Like the actual conditions of ODD will totally interfere with the latter kind too! It's a valid problem, I've worked with ODD kids. But where the stigma/etc gets gross, it arises from that wrong version. It's even embedded in the name.
*this is separate from a use of "respectful" that actually DOES mean "not treating anyone, including their peers, like absolute shit" - it's "respect" where that idea is indivisible from deference.
(no subject)
Date: 2019-01-18 12:25 am (UTC)The Smalls i spend most time with have been ages that have needed a lot of the practical-adults-running-stuff and as they get older and more capable it can be tricky to know when to (and when not to) begin letting go of that... But i think (hope) that's a different thing to toxic adults-are-owed-obeidence-ness
(no subject)
Date: 2019-01-19 01:18 am (UTC)And you can't give a small child total bodily autonomy because a small child will, for example, totally choose to leave the splinter in and let it fester because it Hurts to dig it out! And so on.
It just puts a HUGE burden of responsibility on adults looking after kids to actually, you know. Use that power for the purpose of what's genuinely best for the kid, and that's a lot! And it can indeed be a case of "oh god now she also needs to LEARN how to look after her shit which means I have to let her look after some shit how do I know which shit she can look after when without it all going to shit . . .!" and so on.

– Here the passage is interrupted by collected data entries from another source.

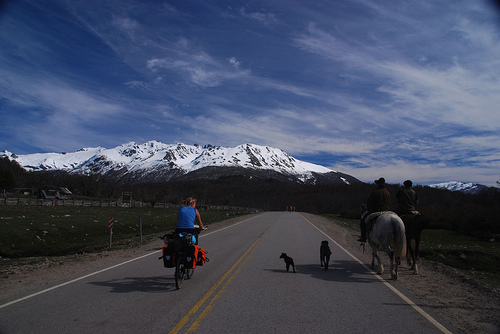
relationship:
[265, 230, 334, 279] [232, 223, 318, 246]
dogs on road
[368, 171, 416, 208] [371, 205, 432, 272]
people riding horses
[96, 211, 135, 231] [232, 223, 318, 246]
grass along road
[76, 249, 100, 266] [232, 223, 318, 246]
dirt along road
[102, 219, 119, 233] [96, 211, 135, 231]
sign in grass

Part of our job is in fact to mediate the mass chaos of the world for them until they have a hope of doing it themselves without being Damaged, and that requires us, well, being in charge.
Which is why ODD is a problem! even if you the current caregiver are not crap like that!
But yeah. The deep deep theme of "respect mah authoritay" that also exists in our child-rearing consciousness is a Problem and a huge one with that kind of kid. *sigh*
(no subject)
Date: 2019-01-17 04:37 pm (UTC)Sigh.